The most analogous experience that most of us know to this challenge of prayer is the tension we experience in our human encounters. Last week some of us attended an international meeting in which we were challenged and in which we challenged each other to speak more honestly and openly. This, of course, is a challenge we experience every day. When I pause and reflect on my daily life, I discover how much I resist and withdraw from a more honest encounter and a deeper relationship with others. We are consistently censoring our communication. Of course, to do so out of compassion is absolutely necessary. We don’t need to say everything we think, especially those things that are judgments of others. The tension and resistance, however, that we most experience is how much of ourselves are we to give to the other with whom we are speaking and relating. To varying degrees, every encounter with another is a test of our trust and faith. How much do we dare to reveal ourselves and to open ourselves to the change and growth that a truly mutual encounter can initiate in us? How will coming to love this other require a change and re-orientation of my life?
Most of us crave and yet resist intimacy (with ourselves, with each other, and with God and the world). Even in very good and somewhat intimate conversations, I am constantly measuring the level of my trust and thus the degree of my openness and honesty. I long to know and to be known, and yet the initial hurdle of trust and honest openness is so difficult to clear. To say what we truly think and feel is to leave ourselves open to the possibility, and what often feels like probability, of not being heard or responded to. Or, perhaps even worse, it opens us to the possibility that we are somehow deeply mistaken in our own thoughts and worldview and will need to change.
Yesterday in a conversation with a friend, he pointed out how much we as Americans value willfulness and assertion. So many of our conversations and debates at every level consist of one after another asserting his or her immutable convictions. Given our ego-encapsulated worldview, relationship for us consists mainly in dominating the other and manipulating them to think or do what we want. There’s little wonder, then, that speaking out our deepest needs, fears, desires to God would seem futile, once we understand that God cannot be controlled or manipulated by us. We can cynically believe that since God does not come down to change the natural course of things (what another age saw as miraculous), then there is no point to expressing our desire that things sometimes be other than they are.

■ Job item A: In the passage on prayer, what did the friend point out during yesterday's conversation?
The passage on prayer and the rows that follow have no connection to each other.

■ Given data:
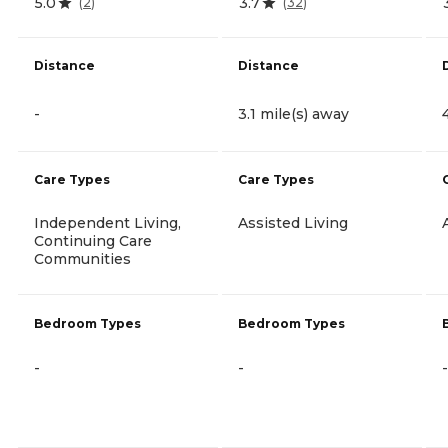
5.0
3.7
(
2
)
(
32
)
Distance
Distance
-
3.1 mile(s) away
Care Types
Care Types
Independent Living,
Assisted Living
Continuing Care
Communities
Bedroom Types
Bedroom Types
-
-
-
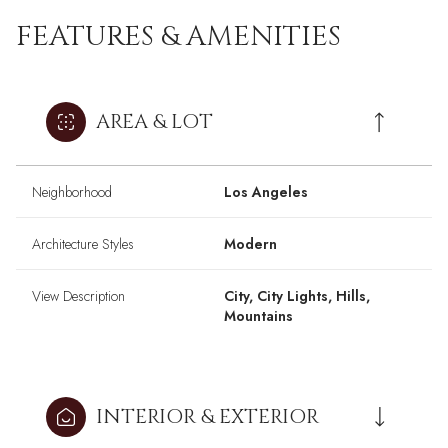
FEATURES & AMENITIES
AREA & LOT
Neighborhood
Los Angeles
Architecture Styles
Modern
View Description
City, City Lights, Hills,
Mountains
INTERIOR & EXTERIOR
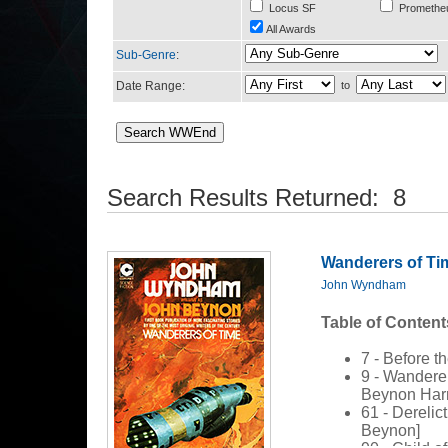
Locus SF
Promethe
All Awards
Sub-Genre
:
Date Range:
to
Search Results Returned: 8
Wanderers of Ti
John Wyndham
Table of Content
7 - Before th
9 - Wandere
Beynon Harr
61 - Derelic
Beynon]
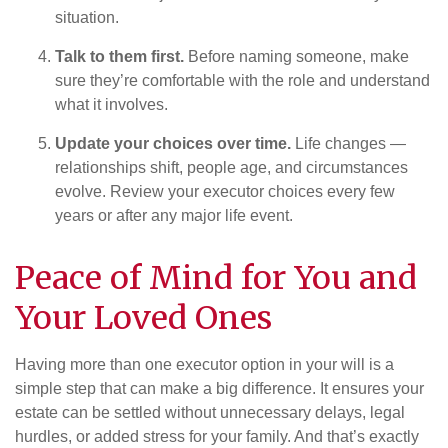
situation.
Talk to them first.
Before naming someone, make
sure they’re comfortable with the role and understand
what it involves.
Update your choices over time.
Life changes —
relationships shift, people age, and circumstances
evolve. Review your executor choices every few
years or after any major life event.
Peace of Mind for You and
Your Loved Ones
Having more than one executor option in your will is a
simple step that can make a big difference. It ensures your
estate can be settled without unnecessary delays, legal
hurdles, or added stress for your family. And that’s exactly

■ Job item B: Copy the rows, starting at their first line and stopping after the line that contains "INTERIOR & EXTERIOR". Leave the pictures out.

■ Final answer A: How much Americans value willfulness and assertion.

■ Final answer B:
5.0
3.7
(
2
)
(
32
)
Distance
Distance
-
3.1 mile(s) away
Care Types
Care Types
Independent Living,
Assisted Living
Continuing Care
Communities
Bedroom Types
Bedroom Types
-
-
-
FEATURES & AMENITIES
AREA & LOT
Neighborhood
Los Angeles
Architecture Styles
Modern
View Description
City, City Lights, Hills,
Mountains
INTERIOR & EXTERIOR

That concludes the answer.